3. It serves as a platform for stockbrokers, investment, registrars, and other people.

4. It also checks price rigging.

5. It also educates the investors about the securities markets.


1. It regulates the operations of custodians of securities, depositories, and participants.

2. To regulate the business operations in the securities market.

3. To monitor the acquisition of the shares.

4. It regulates the working of mutual funds.

5. It also conducts inquiries of the stock exchange.

6. Registration of brokers and sub- brokers

7. It also establishes the rules for taking over the company.


1. It promotes the development of the securities market.

2. It takes care of research and development to ensure an efficient security market.

3. It also promotes the free functioning of the market.

4. It also promotes the training of the intermediaries.

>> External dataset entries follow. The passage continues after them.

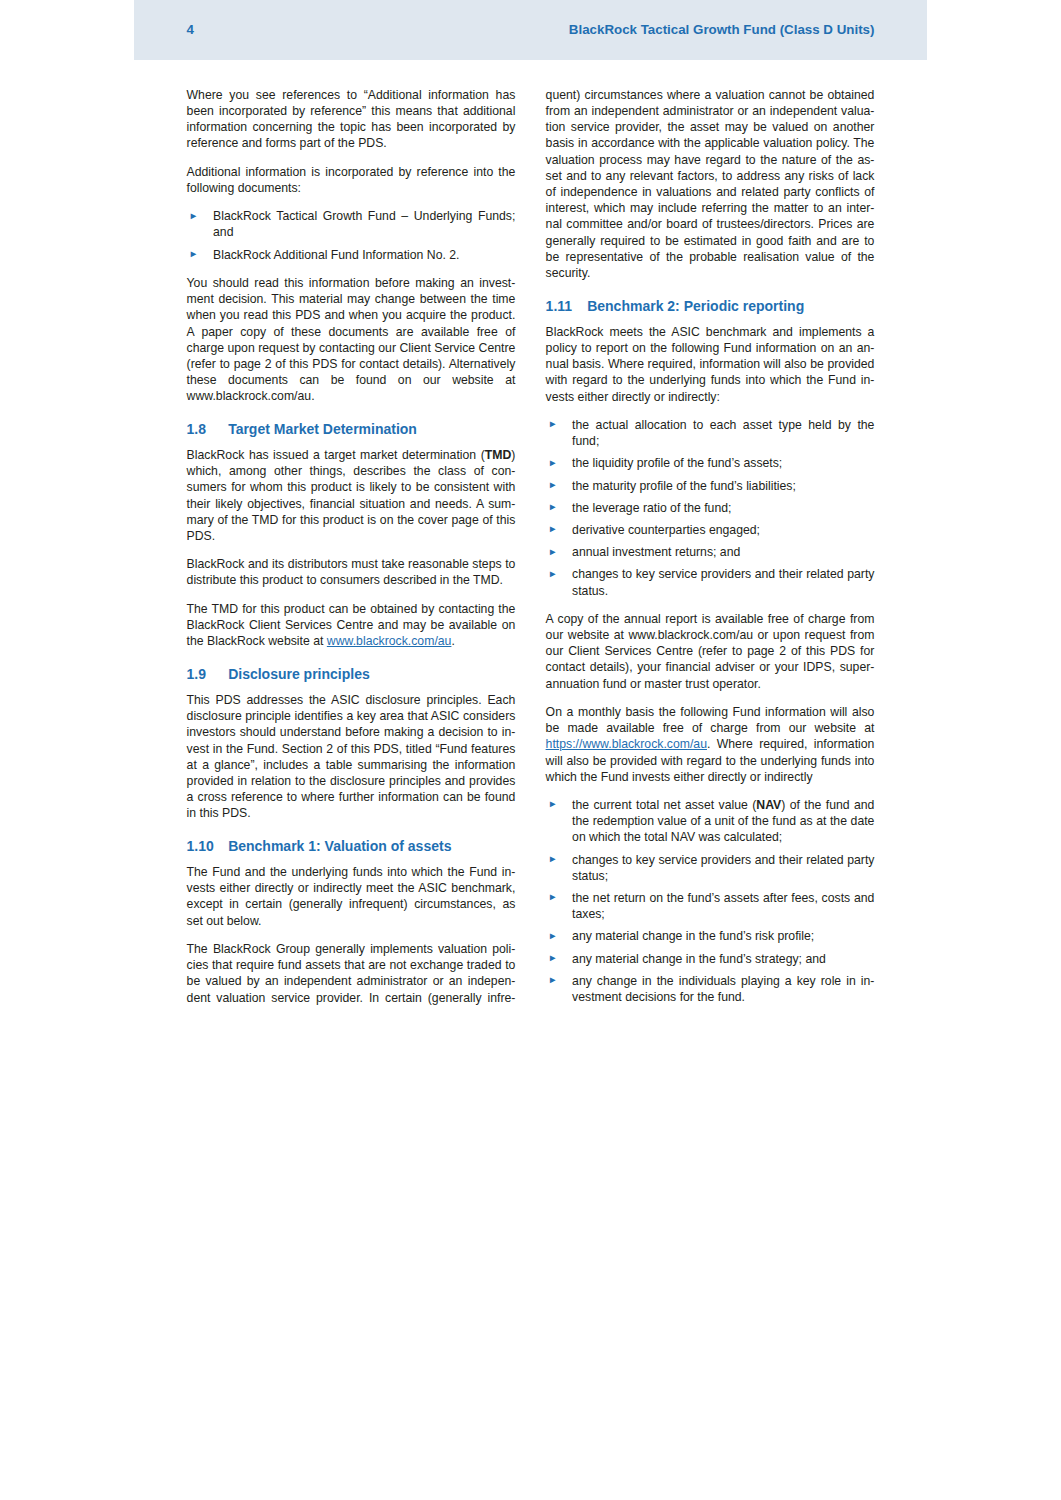4
BlackRock Tactical Growth Fund (Class D Units)
Where you see references to “Additional information has been incorporated by reference” this means that additional information concerning the topic has been incorporated by reference and forms part of the PDS.
Additional information is incorporated by reference into the following documents:
BlackRock Tactical Growth Fund – Underlying Funds; and
BlackRock Additional Fund Information No. 2.
You should read this information before making an investment decision. This material may change between the time when you read this PDS and when you acquire the product. A paper copy of these documents are available free of charge upon request by contacting our Client Service Centre (refer to page 2 of this PDS for contact details). Alternatively these documents can be found on our website at www.blackrock.com/au.
1.8 Target Market Determination
BlackRock has issued a target market determination (TMD) which, among other things, describes the class of consumers for whom this product is likely to be consistent with their likely objectives, financial situation and needs. A summary of the TMD for this product is on the cover page of this PDS.
BlackRock and its distributors must take reasonable steps to distribute this product to consumers described in the TMD.
The TMD for this product can be obtained by contacting the BlackRock Client Services Centre and may be available on the BlackRock website at www.blackrock.com/au.
1.9 Disclosure principles
This PDS addresses the ASIC disclosure principles. Each disclosure principle identifies a key area that ASIC considers investors should understand before making a decision to invest in the Fund. Section 2 of this PDS, titled “Fund features at a glance”, includes a table summarising the information provided in relation to the disclosure principles and provides a cross reference to where further information can be found in this PDS.
1.10 Benchmark 1: Valuation of assets
The Fund and the underlying funds into which the Fund invests either directly or indirectly meet the ASIC benchmark, except in certain (generally infrequent) circumstances, as set out below.
The BlackRock Group generally implements valuation policies that require fund assets that are not exchange traded to be valued by an independent administrator or an independent valuation service provider. In certain (generally infrequent) circumstances where a valuation cannot be obtained from an independent administrator or an independent valuation service provider, the asset may be valued on another basis in accordance with the applicable valuation policy. The valuation process may have regard to the nature of the asset and to any relevant factors, to address any risks of lack of independence in valuations and related party conflicts of interest, which may include referring the matter to an internal committee and/or board of trustees/directors. Prices are generally required to be estimated in good faith and are to be representative of the probable realisation value of the security.
1.11 Benchmark 2: Periodic reporting
BlackRock meets the ASIC benchmark and implements a policy to report on the following Fund information on an annual basis. Where required, information will also be provided with regard to the underlying funds into which the Fund invests either directly or indirectly:
the actual allocation to each asset type held by the fund;
the liquidity profile of the fund’s assets;
the maturity profile of the fund’s liabilities;
the leverage ratio of the fund;
derivative counterparties engaged;
annual investment returns; and
changes to key service providers and their related party status.
A copy of the annual report is available free of charge from our website at www.blackrock.com/au or upon request from our Client Services Centre (refer to page 2 of this PDS for contact details), your financial adviser or your IDPS, superannuation fund or master trust operator.
On a monthly basis the following Fund information will also be made available free of charge from our website at https://www.blackrock.com/au. Where required, information will also be provided with regard to the underlying funds into which the Fund invests either directly or indirectly
the current total net asset value (NAV) of the fund and the redemption value of a unit of the fund as at the date on which the total NAV was calculated;
changes to key service providers and their related party status;
the net return on the fund’s assets after fees, costs and taxes;
any material change in the fund’s risk profile;
any material change in the fund’s strategy; and
any change in the individuals playing a key role in investment decisions for the fund.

5. It also provides online trading.


  • Issue of capital and Disclosure Agreement (2009) - It helps in the issues related to capital by improving the trading in securities.

  • Regulation on the prohibition of Insider Trading (2015) - It introduced the new provisions for insider trading for fair trading in India.

  • Regulation on Substantial Acquisition of the shares and Takeovers (2011) - This regulation is made to solve the problems related to the fair acquisition of shares.


It is a process from which a certificate of shares which is in physical form is converted into electronic form. Dematerialisation eliminated the risk of loss of the important share certificate. It is also known as Demat. It is an optional process as the investor can also hold the shares in physical form[10].

Section 68 B of the Companies Act which is inserted by the Companies (Amendment) Act 2000. This provision talks about the initial public offers of every listed public company for a sum of ten crores or more shall be in the dematerialized form as per the provisions of the Depositories Act 1996[11]. The Ministry of Corporate Affairs made a new amendment in 2018 which inserted a provision of Admission of Unlisted Company for offering the facilities of dematerialization. The Depository Act 1996 regulates the matters related to operations of the depositories and Demat operations. There are two depositories in operation i.e., National Securities Depository limited and Central depository Service Limited.

Benefits of Dematerialisation[12]:

  • There is no threat of the fraudulent interception of certificates.

  • There is no need to file a transfer form for transfer of shares.

  • In electronic securities, no stamp duty is levied.

  • You can do any transactions from anywhere.

  • No time-consuming in the case of posting certificates.